- Work order a -
Count the lines of the records that contain the string "Which", treating uppercase and lowercase as different, and reply with the number alone.

- Document segment -
───
Most packages start by cutting the wafer into individual die and then building a package around each one. Wafer level packaging (WLP) inverts that order: the package is built across the entire wafer first, and the wafer is singulated only at the end. Doing the interconnect work in wafer form — in a batch process rather than one unit at a time — is what lets WLP deliver the thinnest profiles, the shortest electrical paths, and a package footprint that equals the die itself. For applications from portable client devices to high-performance cloud infrastructure, that combination is increasingly the difference between a design that fits its power and space budget and one that does not.

ASE provides a broad WLP portfolio that spans chip scale packages, system-in-package (SiP), and both homogeneous and heterogeneous chip integration — reaching from low-cost RF and analog parts up to the emerging demands of VR/AR, autonomous driving, and smart robotics.
───
[Dataset items]
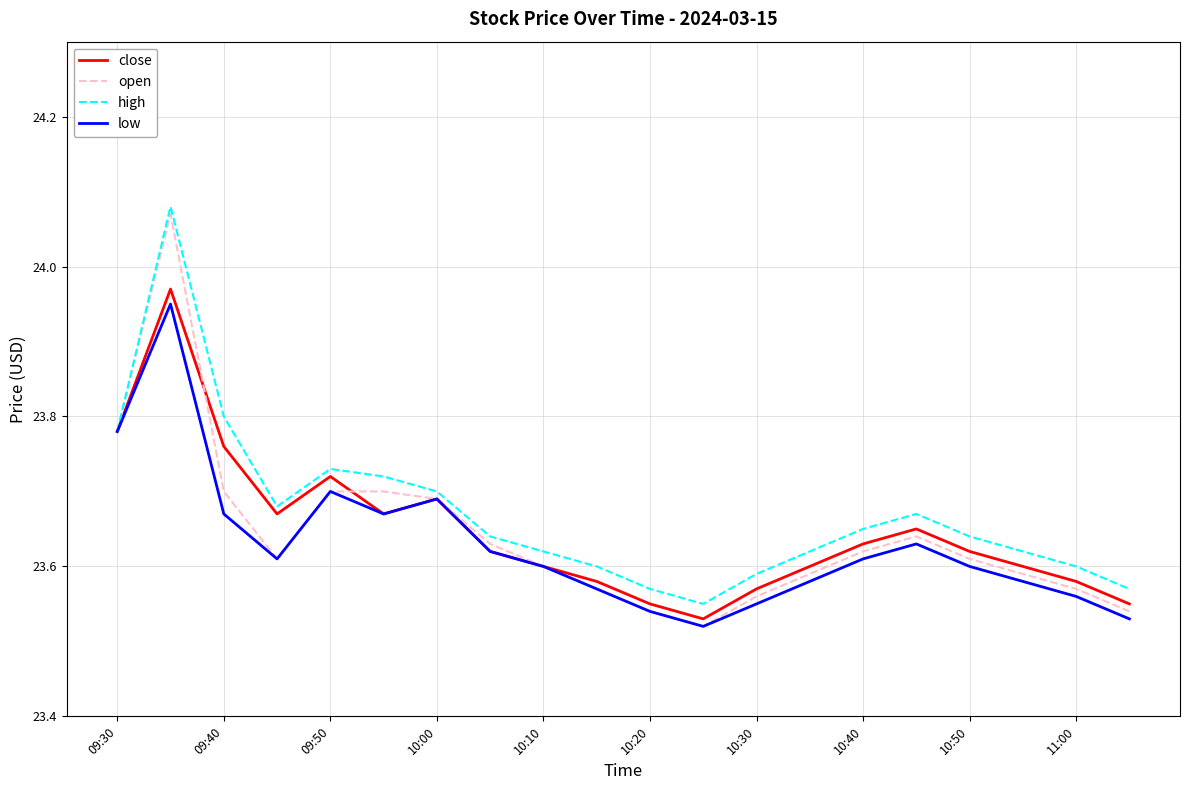

Which series has the largest range (max minus min)?

open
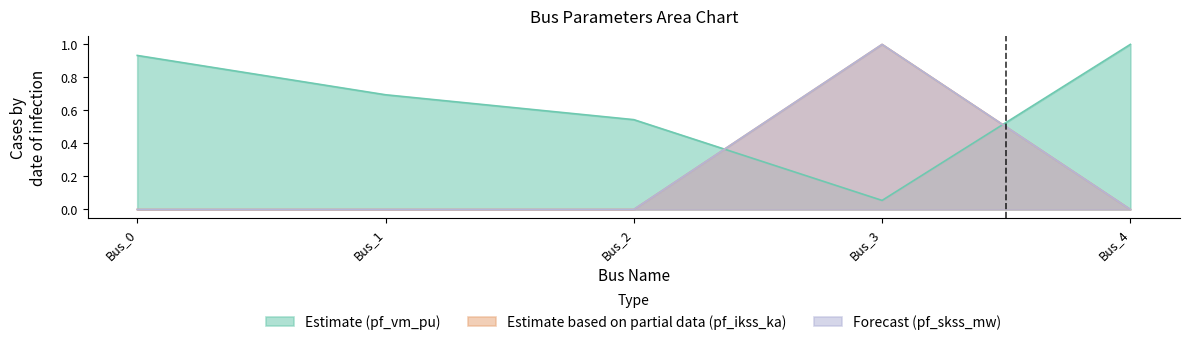

Reading right to left, list all the values displayed in this chart.

pf_vm_pu: 1.0	0.1	0.5	0.7	0.9
pf_ikss_ka: 0.0	1.0	0.0	0.0	0.0
pf_skss_mw: 0.0	1.0	0.0	0.0	0.0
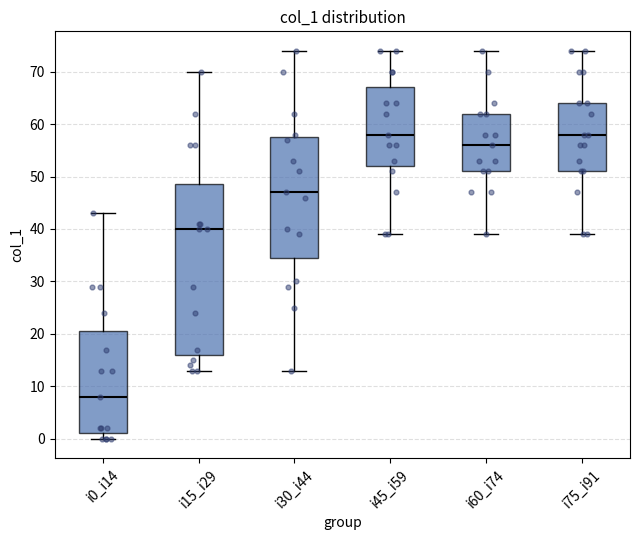

Reading left to right, read every box against the y-axis: the position of its median line, the range the box covers, and the ends of its whiskers. The values are not printed on the chart, so give them approximately, as read against the axis.

i0_i14: median 8, box 1 to 21, whiskers 0 to 43
i15_i29: median 40, box 16 to 49, whiskers 13 to 70
i30_i44: median 47, box 35 to 58, whiskers 13 to 74
i45_i59: median 58, box 52 to 67, whiskers 39 to 74
i60_i74: median 56, box 51 to 62, whiskers 39 to 74
i75_i91: median 58, box 51 to 64, whiskers 39 to 74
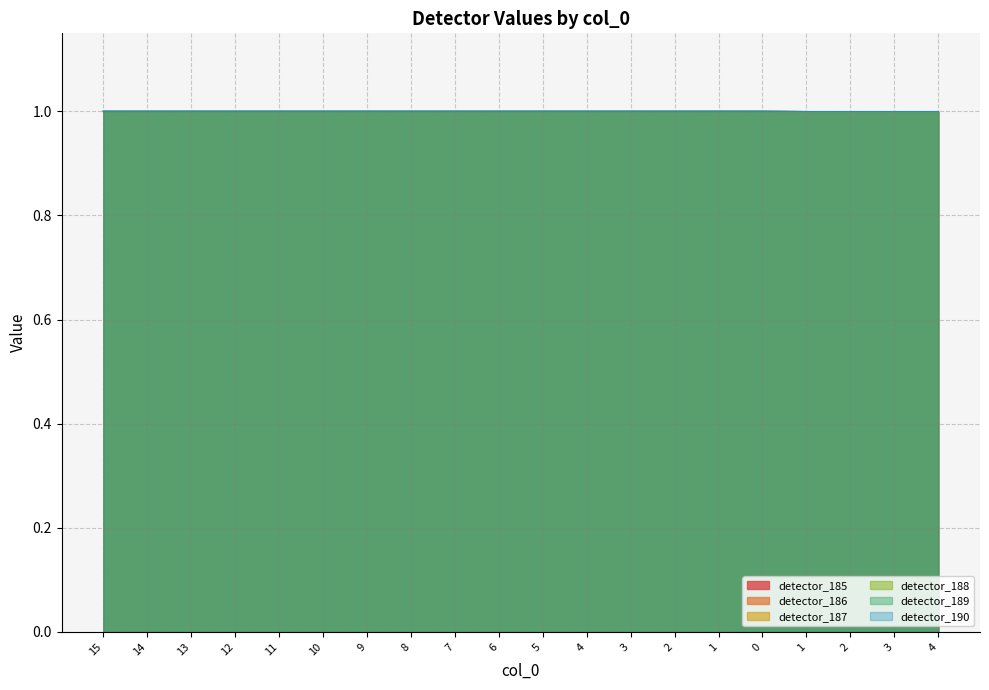

Which category has the highest value across all series?

15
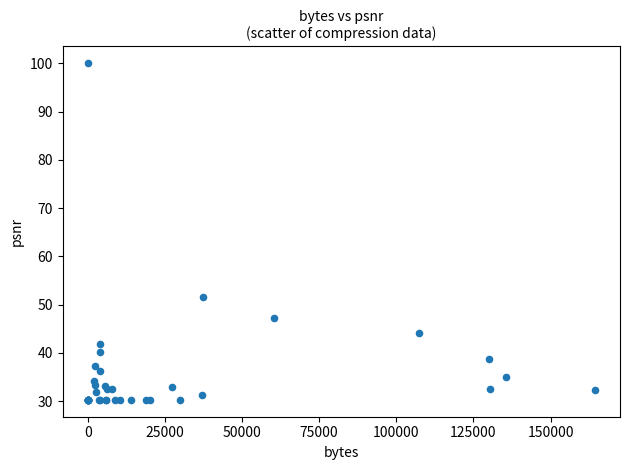

What Y value in the scatter plot is closest to 65?

51.5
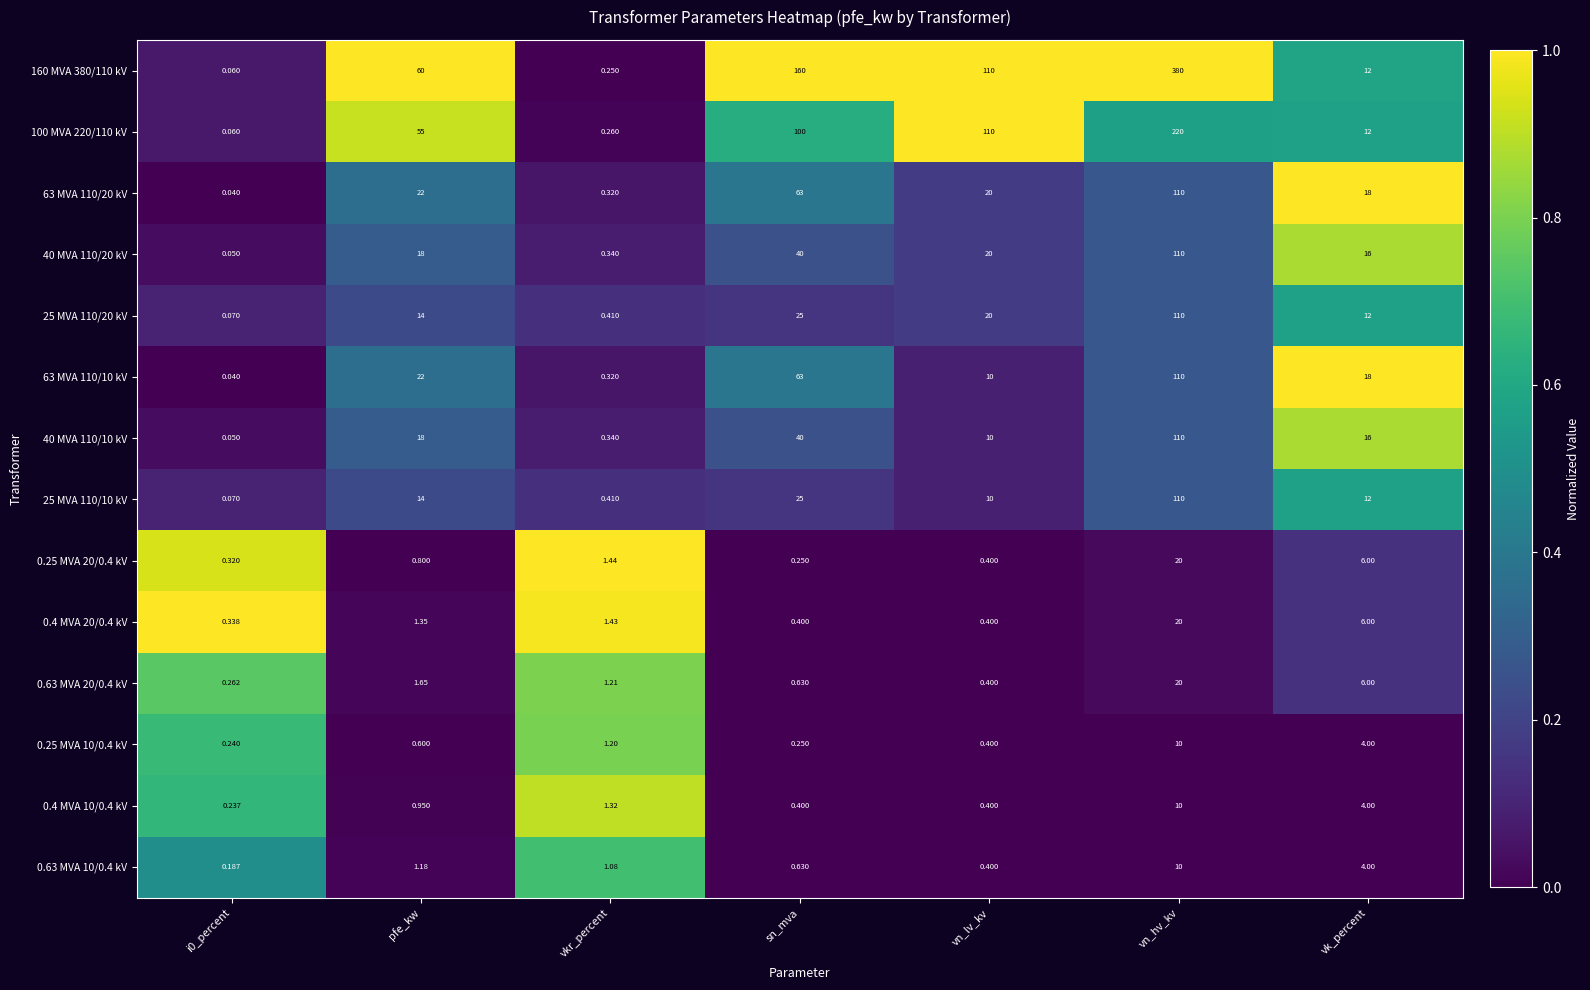

What is the maximum value shown in the chart?

380.0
───
- Work order b -
In the wafer level packaging text, at what point is the wafer singulated?

- Answer box a -
2

- Answer box b -
Only at the end, after the package has been built across the entire wafer.